_Material:_
########################################

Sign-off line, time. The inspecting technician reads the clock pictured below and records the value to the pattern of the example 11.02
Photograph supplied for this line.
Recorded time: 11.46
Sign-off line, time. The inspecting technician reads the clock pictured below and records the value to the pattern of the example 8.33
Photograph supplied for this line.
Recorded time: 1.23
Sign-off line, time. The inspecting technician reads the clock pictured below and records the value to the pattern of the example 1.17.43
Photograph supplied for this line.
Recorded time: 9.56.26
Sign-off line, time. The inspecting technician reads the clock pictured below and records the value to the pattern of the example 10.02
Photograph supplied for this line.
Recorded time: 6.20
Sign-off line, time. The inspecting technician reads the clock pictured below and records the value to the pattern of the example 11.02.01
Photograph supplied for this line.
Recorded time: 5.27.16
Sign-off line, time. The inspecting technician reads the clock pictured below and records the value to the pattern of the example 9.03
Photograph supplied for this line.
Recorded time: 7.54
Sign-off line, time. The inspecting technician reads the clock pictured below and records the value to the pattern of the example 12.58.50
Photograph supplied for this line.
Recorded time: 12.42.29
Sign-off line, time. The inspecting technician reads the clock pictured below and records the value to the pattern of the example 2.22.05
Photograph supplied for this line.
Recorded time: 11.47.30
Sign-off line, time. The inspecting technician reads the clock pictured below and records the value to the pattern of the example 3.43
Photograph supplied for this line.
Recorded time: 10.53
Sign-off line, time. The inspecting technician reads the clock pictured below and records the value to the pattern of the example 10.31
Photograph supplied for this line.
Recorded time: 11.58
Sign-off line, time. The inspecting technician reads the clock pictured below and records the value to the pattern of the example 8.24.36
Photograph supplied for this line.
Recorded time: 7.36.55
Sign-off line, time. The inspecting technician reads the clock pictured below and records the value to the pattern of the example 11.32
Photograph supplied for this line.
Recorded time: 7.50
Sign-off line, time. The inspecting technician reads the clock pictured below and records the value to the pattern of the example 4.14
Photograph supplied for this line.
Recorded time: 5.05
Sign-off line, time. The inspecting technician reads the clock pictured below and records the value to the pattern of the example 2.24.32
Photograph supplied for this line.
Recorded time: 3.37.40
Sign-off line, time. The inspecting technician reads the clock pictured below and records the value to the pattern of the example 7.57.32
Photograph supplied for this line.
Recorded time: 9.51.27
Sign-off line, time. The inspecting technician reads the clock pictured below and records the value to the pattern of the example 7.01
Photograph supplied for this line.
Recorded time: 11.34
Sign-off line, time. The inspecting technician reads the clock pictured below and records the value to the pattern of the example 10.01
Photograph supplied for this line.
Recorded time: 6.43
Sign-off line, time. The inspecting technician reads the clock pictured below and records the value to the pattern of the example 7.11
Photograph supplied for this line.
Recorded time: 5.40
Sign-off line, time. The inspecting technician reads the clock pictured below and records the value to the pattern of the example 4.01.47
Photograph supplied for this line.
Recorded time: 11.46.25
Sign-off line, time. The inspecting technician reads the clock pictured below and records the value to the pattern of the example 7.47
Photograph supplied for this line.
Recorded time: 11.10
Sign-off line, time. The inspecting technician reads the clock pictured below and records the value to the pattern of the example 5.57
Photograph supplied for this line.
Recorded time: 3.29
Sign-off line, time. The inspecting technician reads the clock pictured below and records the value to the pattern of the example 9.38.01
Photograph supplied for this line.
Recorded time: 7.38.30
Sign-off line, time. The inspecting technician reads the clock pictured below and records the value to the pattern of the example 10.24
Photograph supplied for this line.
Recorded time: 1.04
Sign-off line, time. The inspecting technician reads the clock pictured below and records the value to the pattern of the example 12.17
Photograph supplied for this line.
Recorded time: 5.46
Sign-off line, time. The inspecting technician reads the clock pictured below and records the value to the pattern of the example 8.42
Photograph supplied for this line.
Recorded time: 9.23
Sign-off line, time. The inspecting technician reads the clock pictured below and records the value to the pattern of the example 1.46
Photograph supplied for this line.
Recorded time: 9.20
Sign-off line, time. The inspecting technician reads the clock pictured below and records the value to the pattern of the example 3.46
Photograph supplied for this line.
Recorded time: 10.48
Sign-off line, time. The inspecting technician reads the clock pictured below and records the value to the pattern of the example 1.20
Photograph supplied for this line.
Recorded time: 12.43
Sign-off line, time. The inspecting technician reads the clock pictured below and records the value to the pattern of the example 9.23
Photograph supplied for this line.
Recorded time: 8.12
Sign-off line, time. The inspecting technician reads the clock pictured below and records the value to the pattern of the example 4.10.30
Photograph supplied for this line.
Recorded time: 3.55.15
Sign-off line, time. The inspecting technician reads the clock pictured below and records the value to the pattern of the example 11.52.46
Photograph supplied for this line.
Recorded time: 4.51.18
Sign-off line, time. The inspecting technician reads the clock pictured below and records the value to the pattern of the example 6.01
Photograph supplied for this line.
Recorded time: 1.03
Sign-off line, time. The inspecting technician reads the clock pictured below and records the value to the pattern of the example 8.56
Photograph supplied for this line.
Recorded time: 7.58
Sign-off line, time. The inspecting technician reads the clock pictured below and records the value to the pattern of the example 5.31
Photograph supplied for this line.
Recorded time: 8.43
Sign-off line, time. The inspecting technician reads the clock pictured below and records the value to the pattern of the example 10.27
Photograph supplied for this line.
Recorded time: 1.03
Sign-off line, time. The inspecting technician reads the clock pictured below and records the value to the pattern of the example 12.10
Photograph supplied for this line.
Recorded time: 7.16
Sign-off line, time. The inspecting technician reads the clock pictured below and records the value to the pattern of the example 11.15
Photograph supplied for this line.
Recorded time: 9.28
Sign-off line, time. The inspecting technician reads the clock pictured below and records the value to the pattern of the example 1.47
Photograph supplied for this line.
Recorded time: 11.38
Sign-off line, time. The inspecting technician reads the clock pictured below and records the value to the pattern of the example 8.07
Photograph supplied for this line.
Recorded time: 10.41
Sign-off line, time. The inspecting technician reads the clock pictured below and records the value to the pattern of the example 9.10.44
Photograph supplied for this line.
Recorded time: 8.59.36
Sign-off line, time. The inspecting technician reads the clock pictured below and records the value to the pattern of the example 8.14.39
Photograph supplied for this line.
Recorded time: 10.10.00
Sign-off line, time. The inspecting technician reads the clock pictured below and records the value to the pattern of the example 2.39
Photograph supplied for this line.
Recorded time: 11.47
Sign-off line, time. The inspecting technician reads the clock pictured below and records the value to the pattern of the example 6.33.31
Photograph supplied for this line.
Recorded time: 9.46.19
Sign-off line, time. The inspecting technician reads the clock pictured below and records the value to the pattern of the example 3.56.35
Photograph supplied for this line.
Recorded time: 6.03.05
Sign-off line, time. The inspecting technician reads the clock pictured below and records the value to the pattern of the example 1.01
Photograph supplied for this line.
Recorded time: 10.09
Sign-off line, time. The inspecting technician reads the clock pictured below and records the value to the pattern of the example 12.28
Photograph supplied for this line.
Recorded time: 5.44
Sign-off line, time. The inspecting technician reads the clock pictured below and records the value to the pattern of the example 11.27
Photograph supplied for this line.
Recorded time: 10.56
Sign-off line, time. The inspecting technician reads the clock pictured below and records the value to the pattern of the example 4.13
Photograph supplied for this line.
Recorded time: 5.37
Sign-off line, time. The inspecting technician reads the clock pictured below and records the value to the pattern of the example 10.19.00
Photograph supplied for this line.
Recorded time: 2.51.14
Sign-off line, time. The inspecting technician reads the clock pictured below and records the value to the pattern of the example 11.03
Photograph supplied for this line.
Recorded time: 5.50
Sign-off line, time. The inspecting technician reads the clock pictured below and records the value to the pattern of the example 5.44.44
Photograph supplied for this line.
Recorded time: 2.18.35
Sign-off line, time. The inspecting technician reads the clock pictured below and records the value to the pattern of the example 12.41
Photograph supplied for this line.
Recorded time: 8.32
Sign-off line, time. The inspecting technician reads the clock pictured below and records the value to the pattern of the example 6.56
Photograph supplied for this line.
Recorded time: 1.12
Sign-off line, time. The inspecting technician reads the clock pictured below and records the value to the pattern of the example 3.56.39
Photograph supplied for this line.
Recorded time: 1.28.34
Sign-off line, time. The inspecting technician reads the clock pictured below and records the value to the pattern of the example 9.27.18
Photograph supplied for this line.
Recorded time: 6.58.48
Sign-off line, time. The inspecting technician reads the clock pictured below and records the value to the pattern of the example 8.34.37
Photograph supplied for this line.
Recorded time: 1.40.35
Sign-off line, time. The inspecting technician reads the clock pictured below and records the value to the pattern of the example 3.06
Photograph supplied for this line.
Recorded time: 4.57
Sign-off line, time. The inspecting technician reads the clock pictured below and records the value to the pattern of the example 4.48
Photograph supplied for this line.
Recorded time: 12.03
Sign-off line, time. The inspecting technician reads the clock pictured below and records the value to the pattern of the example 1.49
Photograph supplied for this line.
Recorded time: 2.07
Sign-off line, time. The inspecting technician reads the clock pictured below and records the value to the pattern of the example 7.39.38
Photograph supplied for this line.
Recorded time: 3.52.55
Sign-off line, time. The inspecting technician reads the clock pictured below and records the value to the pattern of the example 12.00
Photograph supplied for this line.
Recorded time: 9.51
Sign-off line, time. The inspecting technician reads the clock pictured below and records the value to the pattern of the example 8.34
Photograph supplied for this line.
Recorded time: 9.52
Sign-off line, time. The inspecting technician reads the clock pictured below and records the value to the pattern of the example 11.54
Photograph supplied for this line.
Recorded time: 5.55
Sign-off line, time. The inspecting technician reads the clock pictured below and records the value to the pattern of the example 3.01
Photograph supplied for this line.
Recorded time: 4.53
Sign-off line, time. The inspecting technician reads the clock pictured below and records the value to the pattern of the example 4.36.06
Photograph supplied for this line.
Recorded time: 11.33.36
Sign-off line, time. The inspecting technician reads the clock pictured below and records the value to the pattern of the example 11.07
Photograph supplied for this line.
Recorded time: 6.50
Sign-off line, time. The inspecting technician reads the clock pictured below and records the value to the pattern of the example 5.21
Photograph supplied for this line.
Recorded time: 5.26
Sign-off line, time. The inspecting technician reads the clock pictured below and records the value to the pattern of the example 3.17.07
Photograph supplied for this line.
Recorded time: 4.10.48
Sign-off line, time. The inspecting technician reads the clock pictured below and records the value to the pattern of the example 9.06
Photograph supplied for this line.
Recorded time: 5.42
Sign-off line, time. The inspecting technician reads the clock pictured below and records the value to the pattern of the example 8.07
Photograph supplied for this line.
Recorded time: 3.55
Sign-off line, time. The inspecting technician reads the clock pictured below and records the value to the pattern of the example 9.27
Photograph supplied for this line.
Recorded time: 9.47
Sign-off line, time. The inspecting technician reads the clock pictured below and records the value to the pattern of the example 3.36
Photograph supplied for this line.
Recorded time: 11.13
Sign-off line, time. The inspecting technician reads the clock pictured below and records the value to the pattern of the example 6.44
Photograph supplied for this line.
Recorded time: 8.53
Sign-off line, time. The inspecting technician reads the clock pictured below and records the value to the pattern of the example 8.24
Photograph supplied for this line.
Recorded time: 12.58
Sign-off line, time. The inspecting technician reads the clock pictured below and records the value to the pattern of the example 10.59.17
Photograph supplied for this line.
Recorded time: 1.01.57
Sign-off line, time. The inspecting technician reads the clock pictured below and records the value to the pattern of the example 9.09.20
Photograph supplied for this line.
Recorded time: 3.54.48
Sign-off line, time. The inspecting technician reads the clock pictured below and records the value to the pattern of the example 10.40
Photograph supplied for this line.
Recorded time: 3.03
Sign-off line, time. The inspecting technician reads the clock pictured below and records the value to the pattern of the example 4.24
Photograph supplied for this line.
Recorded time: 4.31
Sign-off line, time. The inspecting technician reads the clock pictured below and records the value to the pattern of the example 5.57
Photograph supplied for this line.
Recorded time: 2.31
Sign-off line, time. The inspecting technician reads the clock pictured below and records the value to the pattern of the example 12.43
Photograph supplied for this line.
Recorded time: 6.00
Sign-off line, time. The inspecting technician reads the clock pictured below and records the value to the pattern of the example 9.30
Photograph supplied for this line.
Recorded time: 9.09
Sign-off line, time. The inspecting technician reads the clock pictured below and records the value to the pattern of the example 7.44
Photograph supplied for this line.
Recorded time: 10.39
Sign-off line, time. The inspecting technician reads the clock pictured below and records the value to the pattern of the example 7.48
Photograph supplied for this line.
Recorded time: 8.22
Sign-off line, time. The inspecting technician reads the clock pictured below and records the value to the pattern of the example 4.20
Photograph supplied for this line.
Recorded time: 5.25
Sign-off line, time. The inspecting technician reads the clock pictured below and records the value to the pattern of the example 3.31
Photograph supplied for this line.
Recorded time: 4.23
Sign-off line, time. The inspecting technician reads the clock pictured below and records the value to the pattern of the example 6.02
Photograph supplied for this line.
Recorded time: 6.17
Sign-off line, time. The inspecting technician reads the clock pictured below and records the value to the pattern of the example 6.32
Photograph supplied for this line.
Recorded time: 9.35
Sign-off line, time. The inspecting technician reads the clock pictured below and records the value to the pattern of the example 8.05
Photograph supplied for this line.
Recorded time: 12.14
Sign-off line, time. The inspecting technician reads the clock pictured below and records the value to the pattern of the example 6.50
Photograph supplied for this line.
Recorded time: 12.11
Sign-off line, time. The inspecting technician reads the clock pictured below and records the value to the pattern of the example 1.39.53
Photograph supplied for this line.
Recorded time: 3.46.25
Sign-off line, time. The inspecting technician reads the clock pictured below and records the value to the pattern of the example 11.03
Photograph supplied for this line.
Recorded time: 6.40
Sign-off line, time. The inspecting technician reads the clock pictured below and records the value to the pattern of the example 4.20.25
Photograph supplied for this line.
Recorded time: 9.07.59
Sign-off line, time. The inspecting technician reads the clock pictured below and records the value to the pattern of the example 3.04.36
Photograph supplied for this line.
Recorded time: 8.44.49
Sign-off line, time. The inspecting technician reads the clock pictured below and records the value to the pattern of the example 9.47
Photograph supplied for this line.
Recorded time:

########################################

_Task:_
Begin at the line that has "the example 6.01" and stop after the line that has "Recorded time: 8.43". Write those lines out again, changing "technician" to "mechanic" everywhere and leaving everything else as it is.

_The answer:_
Sign-off line, time. The inspecting mechanic reads the clock pictured below and records the value to the pattern of the example 6.01
Photograph supplied for this line.
Recorded time: 1.03
Sign-off line, time. The inspecting mechanic reads the clock pictured below and records the value to the pattern of the example 8.56
Photograph supplied for this line.
Recorded time: 7.58
Sign-off line, time. The inspecting mechanic reads the clock pictured below and records the value to the pattern of the example 5.31
Photograph supplied for this line.
Recorded time: 8.43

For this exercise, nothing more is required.